Okul müdürlerinin görev tanımı, sadece eğitim ve öğretim faaliyetleridir. Ancak günümüzde birçok okul yöneticisi, okul binası bakımından dolayı eğitim süreçlerinin bir kenara itildiği gözlemlemektedir.
Okul müdürlerinin görev tanımı, sadece eğitim ve öğretim faaliyetleridir. Ancak günümüzde birçok okul yöneticisi, okul binası bakımından dolayı eğitim süreçlerinin bir kenara itildiği gözlemlemektedir. Müdürlerin temel sorumluluğu olan eğitim ve öğretim faaliyetleri, sıklıkla okul bakım ve onarım işlerinin gölgesinde kalmaktadır.
Milli Eğitim Bakanlığı, okul müdürlerini ve müdür yardımcılarını eğitim öğretim sınıfı personeli olarak tanımlar ve yönetici atama yönetmeliğinde, okul yöneticilerinin eğitim ve öğretim faaliyetlerinden ayrılmaz bir şekilde bağlı olduğunu belirtir. Buna rağmen, bazı okul yöneticileri görevlerini bir inşaat mühendisi gibi yürütme eğilimindedir; yerleri kaplamak, sınıfları boyamak ve camlara kilit takmak gibi işlemlerle meşguldürler.
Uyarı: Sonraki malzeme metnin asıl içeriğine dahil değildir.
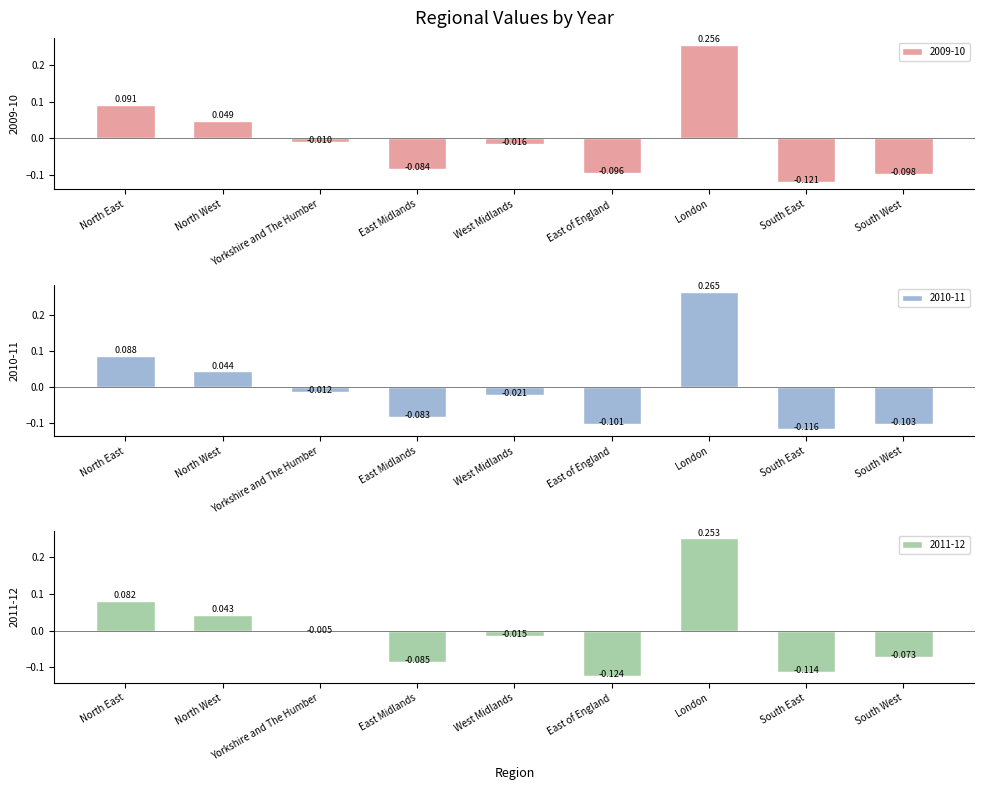

What is the sum of the 2009-10 values at East Midlands and Yorkshire and The Humber?

-0.1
Bu durum, eğitim yönetiminin çağın gerekliliklerinden uzaklaşmasına yol açmaktadır. Dijital çağın ve eğitimdeki yeniliklerin gerektirdiği sürekli gelişim, bu tür müdürlerin müteahhitlik işlerine yoğunlaşmalarıyla göz ardı edilmektedir. Milli Eğitim Bakanlığı’nın okullar için tahsis ettiği ödenekler, genellikle bakım ve onarım işlerine harcanmaktadır; bu da eğitimin kalitesini artırmaya yönelik adımların geri planda kalmasına neden olmaktadır.
Bu sorunun çözülmesi için, eğitim ve öğretim faaliyetlerine yeterince zaman ayırmayan yöneticilerin tespit edilmesi ve gerekli uyarıların yapılması gerekmektedir. Eğitim odaklı bir yönetim anlayışına geçilmesi, okul yöneticilerinin asli görevlerine odaklanmalarını sağlayarak, eğitim kalitesinin artırılmasına katkıda bulunacaktır.